Prête au combat ? C'était une drôle d'expression. Marie pensait savoir ce que c'était que d'être une épouse. C'était attendre toute la journée, et remplir sa vie de tâches ingrates pour ne pas voir le temps passer et pour qu'en rentrant, l'homme se sente accueilli. C'était ne jamais attendre un merci. C'était se plier en quatre pour celui qui risquait sa vie chaque matin afin qu'à la maison, il y ait du pain. Aimer, c'était se sacrifier. Elle l'entendait bien cela. Et elle l'acceptait. Mais un combat ? Elle ne comprenait pas. Sa mère souffrait-elle de son état ? De cette situation d'attente journalière ? C'est vrai que son visage était usé par les ans. Elle avait dû être belle un jour mais c'était avant elle, avant Marie. Parce que du plus loin qu'elle pouvait se souvenir, elle avait toujours vu sa mère ainsi, le dos courbé sur son ouvrage, les lèvres serrées, le rictus à l'envers. Peut être que des larmes avaient coulé sur ce visage crevassé. Peut-être que c'était elles qui avait parcheminé sa peau, tracé ces sillons profonds. Peut-être que les traits de sa mère, qui semblaient s'écrouler sous le poids des ans, s'écroulaient en réalité sous celui du chagrin. Celui de n'avoir jamais été reconnue. Car au fond, et il lui semblait le comprendre à présent, sa mère était une invisible. Elle donnait vie à la maison dans l'ombre. Personne jamais ne voyait que si le soir on se reposait dans des draps propres, c'était grâce à elle. Ce n'était pas faute de tonner de sa grosse voix. Elle prenait de la place, sa mère. Mais seulement le jour. Seulement devant elle qui la voyait faire pour que tout soit en ordre, pour que tout soit parfait quand reviendrait l'homme. Car quand la nuit tombait, et qu'il rentrait, elle s’effaçait, elle disparaissait. Elle n'était plus la même femme, solide et dure. Elle était un fantôme. Sur la table, les plats apparaissaient comme par magie, portés par ses mains invisibles. Et l'homme s'en régalait avidement tandis qu'elle posait sur lui un regard absent. Et sans doute souffrant, finalement.

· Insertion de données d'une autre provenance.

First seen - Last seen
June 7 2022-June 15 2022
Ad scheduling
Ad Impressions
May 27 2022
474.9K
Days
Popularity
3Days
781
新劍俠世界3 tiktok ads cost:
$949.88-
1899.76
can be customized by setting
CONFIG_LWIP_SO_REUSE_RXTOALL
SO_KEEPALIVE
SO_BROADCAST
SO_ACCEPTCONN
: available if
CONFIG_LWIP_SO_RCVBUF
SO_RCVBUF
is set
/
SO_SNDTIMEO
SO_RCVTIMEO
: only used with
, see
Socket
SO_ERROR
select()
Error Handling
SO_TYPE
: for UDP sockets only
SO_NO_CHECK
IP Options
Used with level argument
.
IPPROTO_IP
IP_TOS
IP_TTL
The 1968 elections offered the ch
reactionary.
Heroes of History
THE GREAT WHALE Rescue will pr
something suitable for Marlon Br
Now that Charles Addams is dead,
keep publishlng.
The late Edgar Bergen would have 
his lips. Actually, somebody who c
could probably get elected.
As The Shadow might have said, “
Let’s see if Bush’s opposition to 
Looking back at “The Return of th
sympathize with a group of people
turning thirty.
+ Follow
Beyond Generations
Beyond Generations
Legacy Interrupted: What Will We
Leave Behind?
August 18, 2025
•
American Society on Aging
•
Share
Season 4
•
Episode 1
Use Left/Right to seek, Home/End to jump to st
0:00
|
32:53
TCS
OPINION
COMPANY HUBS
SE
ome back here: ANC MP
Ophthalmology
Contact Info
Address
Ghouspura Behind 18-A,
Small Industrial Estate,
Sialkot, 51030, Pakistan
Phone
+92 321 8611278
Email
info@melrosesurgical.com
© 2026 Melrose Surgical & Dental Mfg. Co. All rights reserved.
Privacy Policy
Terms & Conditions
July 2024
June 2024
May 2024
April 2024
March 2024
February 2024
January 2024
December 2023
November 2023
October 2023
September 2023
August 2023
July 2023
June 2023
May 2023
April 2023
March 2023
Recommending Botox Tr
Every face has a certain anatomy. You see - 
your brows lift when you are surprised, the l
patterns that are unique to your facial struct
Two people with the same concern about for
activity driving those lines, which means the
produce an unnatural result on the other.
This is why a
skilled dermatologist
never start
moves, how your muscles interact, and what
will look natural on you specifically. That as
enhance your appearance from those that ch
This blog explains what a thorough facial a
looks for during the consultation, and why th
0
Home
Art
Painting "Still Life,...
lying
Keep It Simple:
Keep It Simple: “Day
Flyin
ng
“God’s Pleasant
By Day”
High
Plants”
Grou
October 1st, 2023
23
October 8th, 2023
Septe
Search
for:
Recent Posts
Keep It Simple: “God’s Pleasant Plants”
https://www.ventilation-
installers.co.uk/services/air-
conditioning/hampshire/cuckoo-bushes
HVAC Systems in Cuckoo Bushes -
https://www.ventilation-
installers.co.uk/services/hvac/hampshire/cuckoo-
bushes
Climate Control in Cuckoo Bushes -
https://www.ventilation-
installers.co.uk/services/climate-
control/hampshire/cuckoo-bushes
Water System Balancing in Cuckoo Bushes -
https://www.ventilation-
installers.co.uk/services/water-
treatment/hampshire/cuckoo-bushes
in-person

Ce soir-là d'ailleurs, Marie avait vu les yeux de sa mère s'embuer lorsque son père s'était brûlé la langue au contact de la soupe trop chaude. Et elle n'avait plus eu de doute. Sa mère en effet, vivait sa vie comme un combat. Cette femme luttait en permanence. Luttait contre elle-même. Contre ses rêves d'amour qui s'étaient envolés le jour du mariage et qu'elle était devenue ce spectre, cette ombre blanche dans la maison qui avait décidé d'accepter, pour ne pas souffrir, qu'un claquement de bouche satisfait ou qu'une déglutition bruyante dans un gosier seraient une déclaration.
Marie se dit alors que s'il fallait qu'à son tour elle choisisse un époux, elle ne renoncerait pas à l'amour. Elle vivrait heureuse, elle, même si elle ne cousait pas aussi bien que sa mère. Et peut-être même, grâce à cela.